The article itself gets the real point across eventually, but it is very poorly written and the title is intentionally misleading to be provocative. All they are claiming is that ADHD is a collection of diagnoses, not a single ailment. It is an important point, because you can't assume everyone with ADHD has the same problems just because they have that diagnosis, but that fact should never be used to imply those ailments don't exist.

Comment Re:It's called Capitalism (Score 1) 73

What you are describing is called Plutocracy, not capitalism.

Plutocracy is rule by the rich. Nobody wants to admit that so often they lie and claim to be a Capitalist.

Plutocracy is a form of government and capitalism is an economic system. They describe different things and can exist together just fine.

Capitalism is about the Free Market (Free as in choice) not ruling.

Capitalism and a Free Market also describe different things. All you need to have capitalism is private ownership of the means of production in the economy. A free market is arguably necessary to ensure capitalism doesn't devolve into a plutocracy, but it isn't a necessary component of capitalism.

Comment Re:It depends on what they're watching (Score 1) 21

Are they watching Taylor Swift videos? Complete waste of time.

Are they watching history, science, and other documentary videos? Good use of time.

It's rarely going to all be in just one category. Most of my early TV viewing was mindless entertainment, but I taught myself to read by watching Sesame Street. Most of my early computer usage was playing video games, but I also learned QBasic in 4th grade so I could create my own video games. Which ultimately led to a career that put me into the top 5% of earners (not writing video games though).

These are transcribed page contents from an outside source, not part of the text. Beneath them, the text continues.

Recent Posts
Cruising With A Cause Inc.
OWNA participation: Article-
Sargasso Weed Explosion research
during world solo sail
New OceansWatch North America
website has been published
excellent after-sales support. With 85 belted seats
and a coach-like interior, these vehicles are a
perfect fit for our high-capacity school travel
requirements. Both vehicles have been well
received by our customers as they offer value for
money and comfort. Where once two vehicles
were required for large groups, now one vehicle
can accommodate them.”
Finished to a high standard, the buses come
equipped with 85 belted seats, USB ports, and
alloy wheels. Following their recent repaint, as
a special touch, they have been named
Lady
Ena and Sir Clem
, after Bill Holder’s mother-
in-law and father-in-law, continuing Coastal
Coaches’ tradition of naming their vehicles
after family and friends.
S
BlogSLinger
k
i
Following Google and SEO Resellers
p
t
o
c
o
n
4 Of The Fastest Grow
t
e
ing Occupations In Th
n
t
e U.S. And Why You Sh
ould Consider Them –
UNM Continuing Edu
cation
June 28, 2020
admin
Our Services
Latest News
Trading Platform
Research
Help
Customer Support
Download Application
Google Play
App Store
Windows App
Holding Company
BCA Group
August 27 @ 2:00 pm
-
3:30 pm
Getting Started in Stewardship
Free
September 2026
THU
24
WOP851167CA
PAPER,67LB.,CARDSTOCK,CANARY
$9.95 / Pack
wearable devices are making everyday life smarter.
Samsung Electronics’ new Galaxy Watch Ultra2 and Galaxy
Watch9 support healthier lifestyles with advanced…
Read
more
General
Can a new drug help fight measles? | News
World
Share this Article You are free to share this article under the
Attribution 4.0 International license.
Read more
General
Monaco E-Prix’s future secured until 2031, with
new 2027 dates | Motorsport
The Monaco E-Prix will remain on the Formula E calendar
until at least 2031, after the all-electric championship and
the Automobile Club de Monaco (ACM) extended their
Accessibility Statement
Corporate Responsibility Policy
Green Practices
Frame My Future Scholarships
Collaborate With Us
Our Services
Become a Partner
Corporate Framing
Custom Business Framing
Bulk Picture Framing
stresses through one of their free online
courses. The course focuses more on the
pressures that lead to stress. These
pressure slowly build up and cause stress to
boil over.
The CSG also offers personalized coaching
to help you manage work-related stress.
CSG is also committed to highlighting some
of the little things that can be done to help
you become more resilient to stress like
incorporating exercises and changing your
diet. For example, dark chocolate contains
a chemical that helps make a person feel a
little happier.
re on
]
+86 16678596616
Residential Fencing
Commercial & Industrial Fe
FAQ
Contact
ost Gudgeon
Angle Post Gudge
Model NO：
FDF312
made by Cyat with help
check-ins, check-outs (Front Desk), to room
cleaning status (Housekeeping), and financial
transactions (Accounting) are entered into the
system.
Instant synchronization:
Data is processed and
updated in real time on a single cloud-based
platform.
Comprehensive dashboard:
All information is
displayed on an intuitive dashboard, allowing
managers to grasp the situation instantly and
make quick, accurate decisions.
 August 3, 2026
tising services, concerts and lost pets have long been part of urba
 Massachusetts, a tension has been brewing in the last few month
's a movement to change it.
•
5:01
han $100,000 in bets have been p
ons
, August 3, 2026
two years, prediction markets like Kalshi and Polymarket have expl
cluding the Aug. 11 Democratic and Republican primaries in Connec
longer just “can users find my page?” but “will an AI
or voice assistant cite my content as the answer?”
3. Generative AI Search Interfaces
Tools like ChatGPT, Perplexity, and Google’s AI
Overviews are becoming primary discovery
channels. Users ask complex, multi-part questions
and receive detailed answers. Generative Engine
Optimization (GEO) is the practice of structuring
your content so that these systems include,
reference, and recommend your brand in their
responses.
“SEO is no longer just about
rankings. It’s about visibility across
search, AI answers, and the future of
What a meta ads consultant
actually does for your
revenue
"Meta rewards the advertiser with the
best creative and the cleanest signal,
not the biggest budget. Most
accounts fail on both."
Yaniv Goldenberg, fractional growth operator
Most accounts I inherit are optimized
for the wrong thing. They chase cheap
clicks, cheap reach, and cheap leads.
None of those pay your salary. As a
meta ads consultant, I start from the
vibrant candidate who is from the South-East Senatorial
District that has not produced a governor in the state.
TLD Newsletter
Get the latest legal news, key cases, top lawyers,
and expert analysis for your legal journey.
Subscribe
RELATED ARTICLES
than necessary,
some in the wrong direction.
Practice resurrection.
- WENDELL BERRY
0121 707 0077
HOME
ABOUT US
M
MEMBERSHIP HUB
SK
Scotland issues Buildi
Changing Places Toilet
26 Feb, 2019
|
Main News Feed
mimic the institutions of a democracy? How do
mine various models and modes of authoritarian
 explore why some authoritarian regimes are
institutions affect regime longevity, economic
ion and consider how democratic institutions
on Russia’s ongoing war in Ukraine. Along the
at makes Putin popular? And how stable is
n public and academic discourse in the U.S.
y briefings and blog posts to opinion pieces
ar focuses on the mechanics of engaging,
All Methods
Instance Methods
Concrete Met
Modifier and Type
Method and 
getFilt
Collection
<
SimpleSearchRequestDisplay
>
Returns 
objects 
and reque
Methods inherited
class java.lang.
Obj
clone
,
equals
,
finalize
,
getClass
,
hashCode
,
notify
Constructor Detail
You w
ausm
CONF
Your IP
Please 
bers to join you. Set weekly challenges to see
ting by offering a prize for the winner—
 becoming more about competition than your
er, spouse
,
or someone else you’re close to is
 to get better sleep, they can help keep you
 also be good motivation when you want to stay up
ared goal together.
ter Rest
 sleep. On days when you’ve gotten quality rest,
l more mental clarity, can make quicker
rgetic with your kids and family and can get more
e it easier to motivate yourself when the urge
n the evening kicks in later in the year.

My 11 year daughter watches a lot of mindless YouTube shorts. But she also watching videos that help her learn to write better stories, and her early love of gems currently has her quite interested in Geology to learn where gems come from. I try to take the good with the bad.

Comment Re:Grifters and scammers, the bane of all new tech (Score 1) 57

I'm old enough to remember the first CDROMs, but was only a tween / teenager at the time. I remember loving that CD slop, perhaps because I was too young to recognize its low value. I also remember hating Myst and being very upset for wasting what was at the time a lot of money on that game (I think around $60, at a time when $30-50 was more common for games). It was very slow pace with little to no action, so it probably didn't give my young brain enough dopamine hits.

Now that I have tweens of my own, I see that same behavior where they disregard anything I think is valuable as boring and spend their time on content I view as mindless. But every time I am about to block all digital access, my 11 year old uses AI to help come up with ideas to get past her writer's block on the horror book she is writing (she gets her oddity from me), which reminds me of when I fit in enough time to learn Basic at her age in between all my video game playing.

Comment Having trouble with Slashdot too (Score 2) 56

I just had trouble looking at a comment on one of my posts yesterday because I can't get through the Cloudflare bot detector. I'm not sure why that is only used when looking at my comment history. It's funny that I first have that problem this morning on Slashdot just to see this story at the top of my news feed on the same site.

Comment Re:Thanks for the research data (Score 1) 116

Brexit was sold as being protectionist, but it was actually the opposite. We gave up huge amounts of sovereignty.

That is true of everything sold as protectionist in developed countries. Developing countries do have a real need to protect their fledgling growing industries, but that is only true for significantly struggling developed countries. If you are among the top 10 economies in the world, 100% of everything your politicians tell you is done for protectionist purposes is hogwash.